Google Search document leak reveals inner workings of ranking algorithm

Google Search document leak reveals inner workings of ranking algorithm

A trove of leaked documents exposed the inner workings of Google Search, revealing key elements and factors that Google uses to rank content.

On March 13, thousands of internal documents from Google’s Content API Warehouse were released on GitHub by an automated bot named yoshi-code-bot. This leak, shared with Rand Fishkin, co-founder of SparkToro, by Erfan Azimi, an SEO practitioner and the founder of EA Eagle Digital, offers detailed insights into the various components that generate Google's search results.

The leak, named “Google API Content Warehouse” contains over 2,500 pages of internal API documentation. These documents, though containing some descriptions of older systems, mostly appear to be current and detail the functioning of Google Search’s ranking algorithms.

The leaked documents were made publicly available on GitHub on March 27 and remained accessible until May 7. During this period, they were indexed by a third-party service, which means that a copy remains available even after Google removed the original files.

The modules detailed in the leak cover various aspects of Google's operations, including YouTube, Assistant, Books, video search, links, web documents, crawl infrastructure, an internal calendar system, and the People API, according to SEO expert Mike King. Each module is broken down into summaries, types, functions, and attributes, providing a comprehensive view of how these components interact to produce search results.

While the leaked data clarifies what factors Google Search might consider when ranking content, it does not specify the relative importance or “weight” of each factor in the final ranking.

Here's a short summary of the internal Google documents:

  • Twiddlers: Functions that adjust the ranking of documents in search results based on various factors.

  • Demotions: Content can be demoted for reasons like link mismatches, user dissatisfaction, product reviews, location, exact match domains, and pornography.

  • Change History: Google tracks every change ever made to a page but uses only the last 20 changes for link analysis. Various click metrics (badClicks, goodClicks, lastLongestClicks, unsquashedClicks) are used.

  • Author Information: Google stores author information to determine document authorship.

  • Site Authority: Google uses a concept called “siteAuthority” to assess content quality impact on site ranking but denies having a specific website authority score.

  • Chrome Data: Google uses data from its Chrome browser for ranking via a module called ChromeInTotal.

  • Whitelists: Google has whitelists for certain domains, particularly related to elections and COVID.

  • Small Sites: There is a feature called smallPersonalSite, speculated to boost or demote small personal sites.
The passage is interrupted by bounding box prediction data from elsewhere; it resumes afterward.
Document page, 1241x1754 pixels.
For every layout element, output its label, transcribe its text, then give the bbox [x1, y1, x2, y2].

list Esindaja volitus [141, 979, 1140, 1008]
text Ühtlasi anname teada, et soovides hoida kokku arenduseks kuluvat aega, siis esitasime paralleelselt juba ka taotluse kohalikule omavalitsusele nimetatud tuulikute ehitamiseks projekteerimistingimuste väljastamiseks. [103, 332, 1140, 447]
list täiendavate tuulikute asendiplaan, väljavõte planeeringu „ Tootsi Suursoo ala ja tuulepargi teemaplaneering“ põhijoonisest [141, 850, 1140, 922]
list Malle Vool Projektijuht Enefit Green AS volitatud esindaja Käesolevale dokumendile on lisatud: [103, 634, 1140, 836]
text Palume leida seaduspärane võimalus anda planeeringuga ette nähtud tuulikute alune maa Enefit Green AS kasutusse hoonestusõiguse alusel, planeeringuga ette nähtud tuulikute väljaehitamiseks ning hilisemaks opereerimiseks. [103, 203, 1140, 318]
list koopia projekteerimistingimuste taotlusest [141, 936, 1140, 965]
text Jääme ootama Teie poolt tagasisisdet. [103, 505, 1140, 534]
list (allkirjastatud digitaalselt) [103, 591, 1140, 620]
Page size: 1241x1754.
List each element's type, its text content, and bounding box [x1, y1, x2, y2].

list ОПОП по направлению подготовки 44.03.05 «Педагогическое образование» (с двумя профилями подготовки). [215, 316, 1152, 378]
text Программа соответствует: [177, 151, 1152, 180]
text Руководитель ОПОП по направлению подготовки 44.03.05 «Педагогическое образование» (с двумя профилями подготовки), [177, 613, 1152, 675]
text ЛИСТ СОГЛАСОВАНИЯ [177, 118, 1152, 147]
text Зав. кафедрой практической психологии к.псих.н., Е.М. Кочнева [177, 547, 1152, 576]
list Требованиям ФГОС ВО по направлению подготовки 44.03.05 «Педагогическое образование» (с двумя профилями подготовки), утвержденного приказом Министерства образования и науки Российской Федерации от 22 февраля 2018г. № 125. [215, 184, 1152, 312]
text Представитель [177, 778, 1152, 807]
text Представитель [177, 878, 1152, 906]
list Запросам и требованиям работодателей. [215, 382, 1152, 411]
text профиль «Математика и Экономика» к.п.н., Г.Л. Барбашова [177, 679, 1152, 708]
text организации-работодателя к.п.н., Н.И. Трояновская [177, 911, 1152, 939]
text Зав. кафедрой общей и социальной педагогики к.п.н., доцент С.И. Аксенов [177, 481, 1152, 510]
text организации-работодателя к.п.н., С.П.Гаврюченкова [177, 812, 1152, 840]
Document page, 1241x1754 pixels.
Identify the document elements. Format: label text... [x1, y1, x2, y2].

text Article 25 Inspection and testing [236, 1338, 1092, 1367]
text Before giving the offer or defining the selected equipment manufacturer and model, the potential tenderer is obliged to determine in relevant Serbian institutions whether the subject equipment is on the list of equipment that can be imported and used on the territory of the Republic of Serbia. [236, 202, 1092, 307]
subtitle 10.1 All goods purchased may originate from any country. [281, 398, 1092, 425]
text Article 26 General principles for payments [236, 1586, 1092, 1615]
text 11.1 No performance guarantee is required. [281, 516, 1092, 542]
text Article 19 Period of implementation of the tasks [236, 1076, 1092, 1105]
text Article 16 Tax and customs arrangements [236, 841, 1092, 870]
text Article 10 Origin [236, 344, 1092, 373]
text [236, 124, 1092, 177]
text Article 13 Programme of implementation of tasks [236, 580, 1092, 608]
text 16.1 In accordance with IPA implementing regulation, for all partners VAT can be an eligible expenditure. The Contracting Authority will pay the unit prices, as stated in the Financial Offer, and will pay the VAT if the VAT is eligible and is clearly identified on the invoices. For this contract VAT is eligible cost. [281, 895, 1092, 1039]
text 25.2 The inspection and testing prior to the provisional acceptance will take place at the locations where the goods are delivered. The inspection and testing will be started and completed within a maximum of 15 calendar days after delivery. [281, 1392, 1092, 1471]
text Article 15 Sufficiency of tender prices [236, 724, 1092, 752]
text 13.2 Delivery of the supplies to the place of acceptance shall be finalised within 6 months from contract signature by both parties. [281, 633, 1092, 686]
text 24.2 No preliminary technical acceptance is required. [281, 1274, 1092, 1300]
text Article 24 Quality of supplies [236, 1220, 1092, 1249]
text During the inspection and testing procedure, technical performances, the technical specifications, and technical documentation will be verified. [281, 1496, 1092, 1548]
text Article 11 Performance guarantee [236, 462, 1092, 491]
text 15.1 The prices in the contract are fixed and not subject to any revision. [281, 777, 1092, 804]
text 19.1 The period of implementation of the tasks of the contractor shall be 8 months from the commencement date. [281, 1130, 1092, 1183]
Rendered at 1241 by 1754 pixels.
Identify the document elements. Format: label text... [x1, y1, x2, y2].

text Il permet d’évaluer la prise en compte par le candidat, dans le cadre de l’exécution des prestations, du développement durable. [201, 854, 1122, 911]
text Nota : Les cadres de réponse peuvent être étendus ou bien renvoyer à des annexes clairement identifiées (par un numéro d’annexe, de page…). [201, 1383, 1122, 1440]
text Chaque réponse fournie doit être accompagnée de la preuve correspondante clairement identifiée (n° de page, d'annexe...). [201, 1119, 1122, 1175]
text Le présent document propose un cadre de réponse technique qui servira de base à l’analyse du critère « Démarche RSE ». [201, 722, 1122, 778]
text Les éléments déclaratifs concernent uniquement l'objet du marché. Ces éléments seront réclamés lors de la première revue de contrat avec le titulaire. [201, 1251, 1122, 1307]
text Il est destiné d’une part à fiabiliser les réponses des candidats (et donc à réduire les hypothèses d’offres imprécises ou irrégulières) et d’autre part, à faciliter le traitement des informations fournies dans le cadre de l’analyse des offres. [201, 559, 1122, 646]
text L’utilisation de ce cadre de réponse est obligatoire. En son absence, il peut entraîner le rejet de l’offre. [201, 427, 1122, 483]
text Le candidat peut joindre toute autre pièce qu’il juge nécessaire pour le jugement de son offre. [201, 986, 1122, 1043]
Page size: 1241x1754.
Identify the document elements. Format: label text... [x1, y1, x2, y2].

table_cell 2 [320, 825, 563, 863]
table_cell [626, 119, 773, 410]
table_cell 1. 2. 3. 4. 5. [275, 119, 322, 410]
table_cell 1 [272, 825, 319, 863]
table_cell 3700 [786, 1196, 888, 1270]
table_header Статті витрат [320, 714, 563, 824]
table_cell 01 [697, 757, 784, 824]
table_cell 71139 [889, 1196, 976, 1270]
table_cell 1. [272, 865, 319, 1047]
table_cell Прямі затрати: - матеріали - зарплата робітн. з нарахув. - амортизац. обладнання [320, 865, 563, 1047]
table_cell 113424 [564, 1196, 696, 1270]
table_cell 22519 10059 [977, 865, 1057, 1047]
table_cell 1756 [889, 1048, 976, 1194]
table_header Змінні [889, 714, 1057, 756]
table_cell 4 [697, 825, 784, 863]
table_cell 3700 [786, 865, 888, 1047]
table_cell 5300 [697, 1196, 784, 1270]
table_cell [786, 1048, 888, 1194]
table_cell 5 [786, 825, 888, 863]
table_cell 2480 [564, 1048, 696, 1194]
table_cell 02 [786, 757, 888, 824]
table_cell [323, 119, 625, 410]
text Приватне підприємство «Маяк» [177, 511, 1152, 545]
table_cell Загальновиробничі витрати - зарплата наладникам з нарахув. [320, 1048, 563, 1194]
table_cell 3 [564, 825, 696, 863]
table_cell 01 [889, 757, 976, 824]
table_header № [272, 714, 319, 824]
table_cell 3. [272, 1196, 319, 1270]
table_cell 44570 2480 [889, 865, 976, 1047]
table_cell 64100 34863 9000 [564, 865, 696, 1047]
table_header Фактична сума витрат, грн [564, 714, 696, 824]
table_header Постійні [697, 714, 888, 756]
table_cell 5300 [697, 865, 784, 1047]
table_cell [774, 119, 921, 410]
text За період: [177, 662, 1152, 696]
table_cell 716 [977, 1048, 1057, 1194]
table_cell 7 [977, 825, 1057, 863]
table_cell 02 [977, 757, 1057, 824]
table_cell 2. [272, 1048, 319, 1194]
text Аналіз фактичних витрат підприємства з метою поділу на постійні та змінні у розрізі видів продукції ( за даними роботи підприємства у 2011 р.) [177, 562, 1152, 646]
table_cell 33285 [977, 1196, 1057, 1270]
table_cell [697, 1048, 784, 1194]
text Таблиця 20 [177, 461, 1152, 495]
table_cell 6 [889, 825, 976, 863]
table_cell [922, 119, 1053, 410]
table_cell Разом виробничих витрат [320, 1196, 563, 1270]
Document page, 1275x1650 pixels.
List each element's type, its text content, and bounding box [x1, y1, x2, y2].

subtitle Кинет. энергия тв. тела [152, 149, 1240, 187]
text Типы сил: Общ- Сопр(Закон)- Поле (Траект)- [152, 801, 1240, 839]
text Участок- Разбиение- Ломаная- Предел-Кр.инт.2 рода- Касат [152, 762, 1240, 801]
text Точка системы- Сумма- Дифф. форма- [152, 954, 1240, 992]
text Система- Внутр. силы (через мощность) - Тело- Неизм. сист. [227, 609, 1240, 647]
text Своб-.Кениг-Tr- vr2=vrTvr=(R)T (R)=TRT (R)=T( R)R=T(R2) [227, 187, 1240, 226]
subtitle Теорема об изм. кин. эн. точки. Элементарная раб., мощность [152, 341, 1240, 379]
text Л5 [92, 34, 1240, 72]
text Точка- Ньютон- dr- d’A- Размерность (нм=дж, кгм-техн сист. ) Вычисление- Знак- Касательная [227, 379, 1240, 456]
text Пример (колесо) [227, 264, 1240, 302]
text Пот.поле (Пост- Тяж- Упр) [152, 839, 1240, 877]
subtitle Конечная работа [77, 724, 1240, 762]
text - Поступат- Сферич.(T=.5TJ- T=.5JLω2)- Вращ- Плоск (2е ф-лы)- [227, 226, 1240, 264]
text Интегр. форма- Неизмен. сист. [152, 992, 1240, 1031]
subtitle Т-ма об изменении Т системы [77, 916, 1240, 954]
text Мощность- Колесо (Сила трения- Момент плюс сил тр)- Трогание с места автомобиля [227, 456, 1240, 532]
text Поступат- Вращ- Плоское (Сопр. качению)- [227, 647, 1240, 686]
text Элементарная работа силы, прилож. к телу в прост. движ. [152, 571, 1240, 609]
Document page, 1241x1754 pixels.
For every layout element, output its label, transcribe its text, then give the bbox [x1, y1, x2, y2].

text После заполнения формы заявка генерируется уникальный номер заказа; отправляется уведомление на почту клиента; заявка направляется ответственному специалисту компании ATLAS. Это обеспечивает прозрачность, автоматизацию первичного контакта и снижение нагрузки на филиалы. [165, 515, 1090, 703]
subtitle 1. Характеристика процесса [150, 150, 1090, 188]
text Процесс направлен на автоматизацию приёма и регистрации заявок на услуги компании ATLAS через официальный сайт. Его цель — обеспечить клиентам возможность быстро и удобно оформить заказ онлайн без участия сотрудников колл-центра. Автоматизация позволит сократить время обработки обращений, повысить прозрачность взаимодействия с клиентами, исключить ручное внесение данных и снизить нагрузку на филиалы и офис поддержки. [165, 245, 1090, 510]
  • Freshness: Google considers dates in bylines, URLs, and on-page content.

  • Core Topics: Uses page and site embeddings to determine if content is central to the website.

  • Domain Registration: Google stores registration information.

  • Page Titles: The titlematchScore measures how well a title matches a query.

  • Term Weight: Measures the average weighted font size of terms and anchor text in documents.

Some SEO experts who have reviewed the documentation allege that the insights contradict Google's public statements about how Search functions.

As of now, Google has not issued a public comment regarding the leak.